Read the auto biography An African Greenland by Tete-Michel Kpomassie, who was rised in a traditional Togolese family

Listen to Bella Bellow for a musical hybrid of traditional music fused with the contemporary sounds of West Africa, the Caribbean and South America

Watch Togolese director Anne-Laure Folly’s Femmes aux yeau ouverts (Women with Open Eyes), which explores the problems facing women in West Africa

Eat koklo meme (grille chicken with chilli sauce) or abobo (snails cooked like a brochette)

Drink tchakpallo (femented millet with a frothy head) or palm wine

Un-lah-wah-lay (‘good morning’ in Kadye, one of the major indigenous languages)

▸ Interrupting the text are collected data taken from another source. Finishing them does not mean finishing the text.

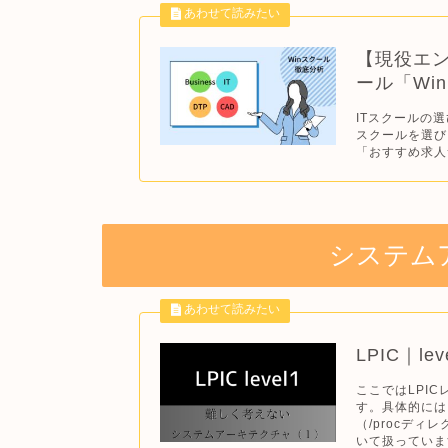
【現役エン
ール「Wi
ITスクールの
スクールを選び
「おすすめ求人
システム
LPIC｜l
ここではLPI
す。具体的には、
（/procディレ
いて扱っています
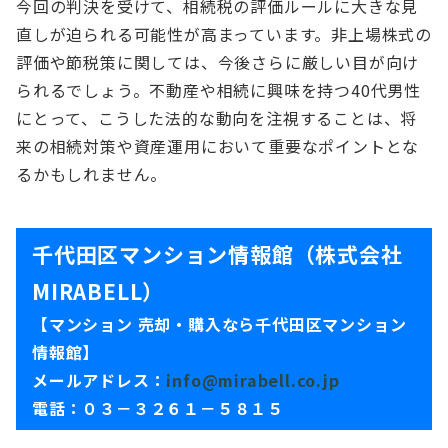
今回の判決を受けて、相続税の評価ルールに大きな見
直しが迫られる可能性が高まっています。非上場株式の
評価や節税策に関しては、今後さらに厳しい目が向け
られるでしょう。不動産や相続に興味を持つ40代男性
にとって、こうした法的な動向を注視することは、将
来の相続対策や資産運用において重要なポイントとな
るかもしれません。
千代田区マンション情報館（株式会社
MIRABELL）
【マンション 売却・購入なら千代田区マンション
情報館】
メールアドレス：
info@mirabell.co.jp
電話：０３－３２６１－５８１５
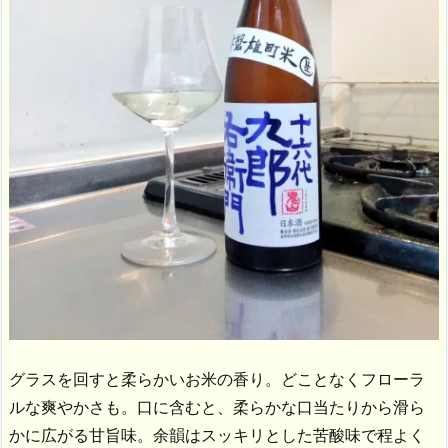
グラスを回すと柔らかいお米の香り。どことなくフローラ
ルな爽やかさも。口に含むと、柔らかな口当たりから滑ら
かに広がる甘旨味。余韻はスッキリとした苦酸味で程よく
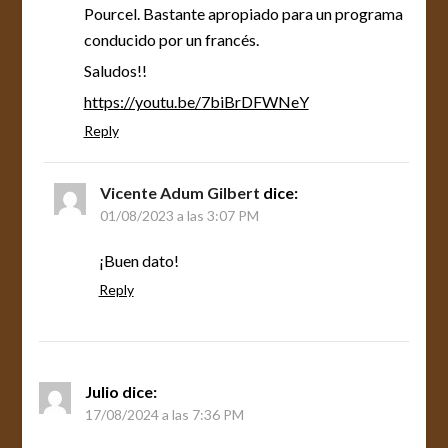
Pourcel. Bastante apropiado para un programa
conducido por un francés.
Saludos!!
https://youtu.be/7biBrDFWNeY
Reply
Vicente Adum Gilbert
dice:
01/08/2023 a las 3:07 PM
¡Buen dato!
Reply
Julio
dice:
17/08/2024 a las 7:36 PM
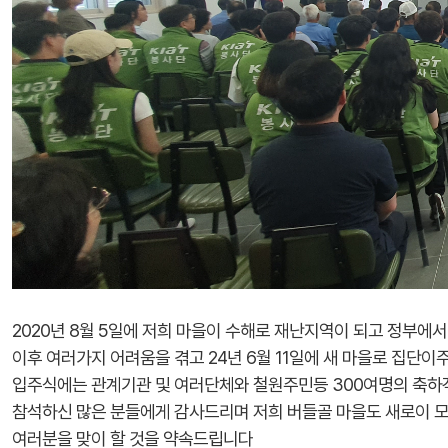
2020년 8월 5일에 저희 마을이 수해로 재난지역이 되고 정부
이후 여러가지 어려움을 겪고 24년 6월 11일에 새 마을로 집단
입주식에는 관계기관 및 여러단체와 철원주민등 300여명의 축하
참석하신 많은 분들에게 감사드리며 저희 버들골 마을도 새로이 모
여러분을 맞이 할 것을 약속드립니다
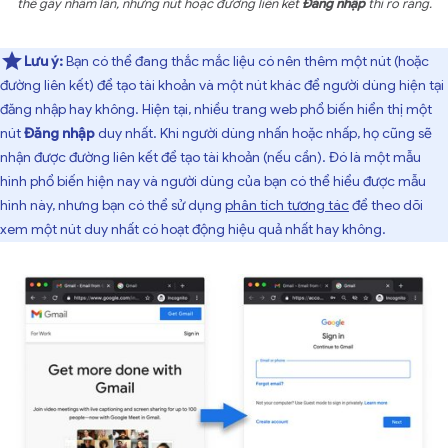
thể gây nhầm lẫn, nhưng nút hoặc đường liên kết
Đăng nhập
thì rõ ràng.
Lưu ý:
Bạn có thể đang thắc mắc liệu có nên thêm một nút (hoặc
đường liên kết) để tạo tài khoản và một nút khác để người dùng hiện tại
đăng nhập hay không. Hiện tại, nhiều trang web phổ biến hiển thị một
nút
Đăng nhập
duy nhất. Khi người dùng nhấn hoặc nhấp, họ cũng sẽ
nhận được đường liên kết để tạo tài khoản (nếu cần). Đó là một mẫu
hình phổ biến hiện nay và người dùng của bạn có thể hiểu được mẫu
hình này, nhưng bạn có thể sử dụng
phân tích tương tác
để theo dõi
xem một nút duy nhất có hoạt động hiệu quả nhất hay không.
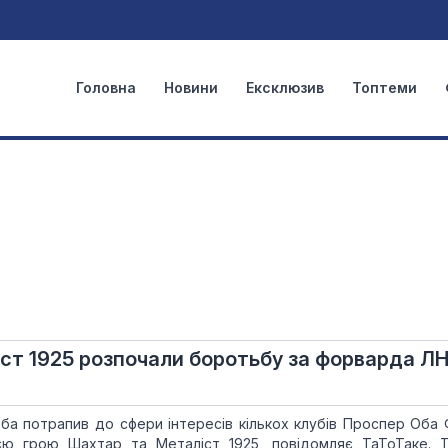
Головна
Новини
Ексклюзив
Топтеми
ст 1925 розпочали боротьбу за форварда ЛН
а потрапив до сфери інтересів кількох клубів Проспер Оба
єю грою Шахтар та Металіст 1925, повідомляє ТаТоТаке. 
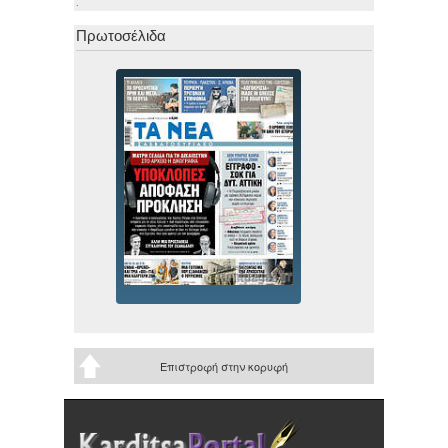
.
Πρωτοσέλιδα
Επιστροφή στην κορυφή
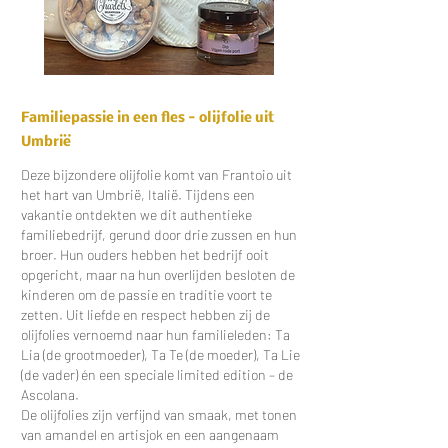
Familiepassie in een fles - olijfolie uit
Umbrië
Deze bijzondere olijfolie komt van Frantoio uit
het hart van Umbrië, Italië. Tijdens een
vakantie ontdekten we dit authentieke
familiebedrijf, gerund door drie zussen en hun
broer. Hun ouders hebben het bedrijf ooit
opgericht, maar na hun overlijden besloten de
kinderen om de passie en traditie voort te
zetten. Uit liefde en respect hebben zij de
olijfolies vernoemd naar hun familieleden: Ta
Lia (de grootmoeder), Ta Te (de moeder), Ta Lie
(de vader) én een speciale limited edition – de
Ascolana.
De olijfolies zijn verfijnd van smaak, met tonen
van amandel en artisjok en een aangenaam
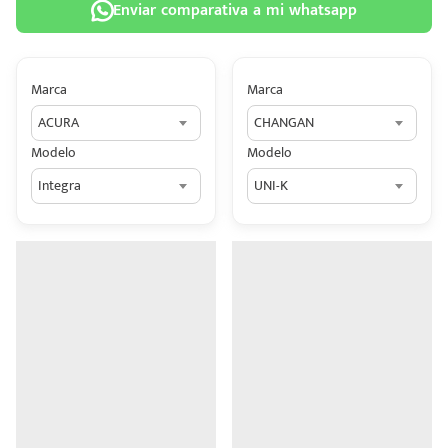
Enviar comparativa a mi whatsapp
Marca
Marca
ACURA
CHANGAN
 tu
Modelo
Modelo
tiva
Integra
UNI-K
ada.
n
z?
n
n Hey
ede
 una
édito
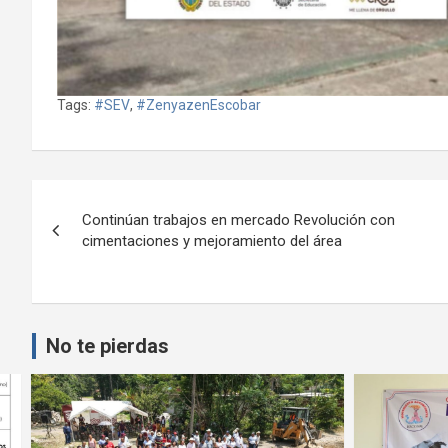
Tags:
#SEV
,
#ZenyazenEscobar
Navegación
Continúan trabajos en mercado Revolución con
de
cimentaciones y mejoramiento del área
entradas
No te pierdas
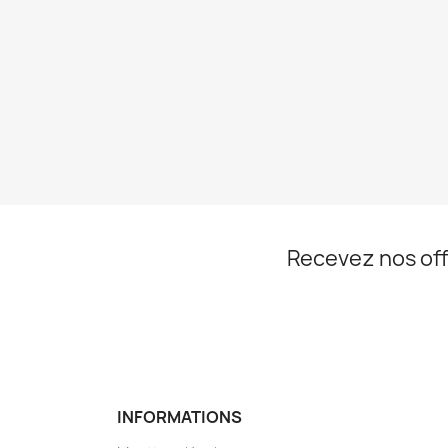
Recevez nos off
INFORMATIONS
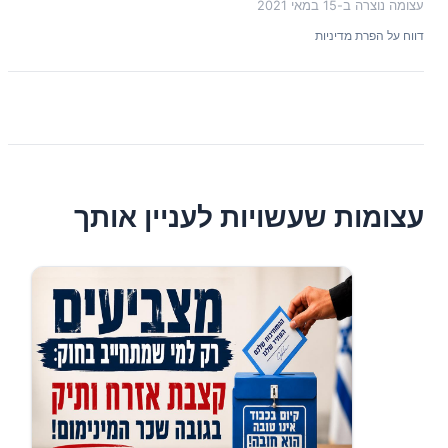
עצומה נוצרה ב-
15 במאי 2021
דווח על הפרת מדיניות
עצומות שעשויות לעניין אותך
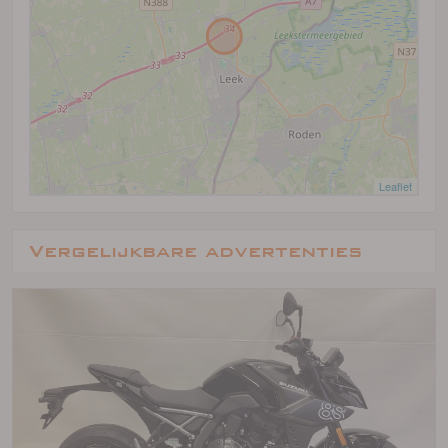
Leaflet
Vergelijkbare advertenties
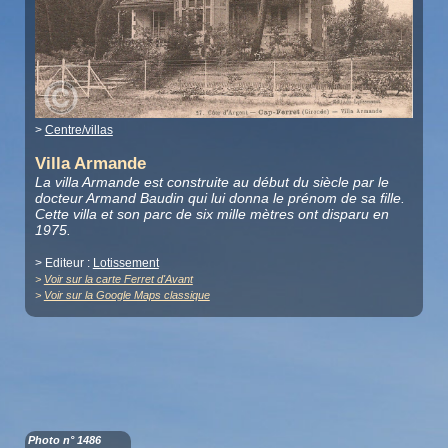
>
Centre/villas
Villa Armande
La villa Armande est construite au début du siècle par le
docteur Armand Baudin qui lui donna le prénom de sa fille.
Cette villa et son parc de six mille mètres ont disparu en
1975.
> Editeur :
Lotissement
>
Voir sur la carte Ferret d'Avant
>
Voir sur la Google Maps classique
Photo n° 1486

Beaches; fetishes; clay houses of the Tamberma; voodoo; great food

The Ewe consider the birth of twins a great blessing, but the Bassari consider it a grave misfortune; of the Togolese population, 59% are animists

Many of the Ewe’s funeral rites and conceptions of afterlife and death have a strong animist element. According to the Ewe. Once a person dies their djoto (reincarnated soul) will come back in the next child born into the same lineage, while their luvo (death soul) may linger with those still living, seeking attention and otherwise creating havoc. Funerals are one of the most important events in Ewe society and involve several nights of drumming and dancing, followed by a series of rituals to help free the soul of the deceased and influence its reincarnation.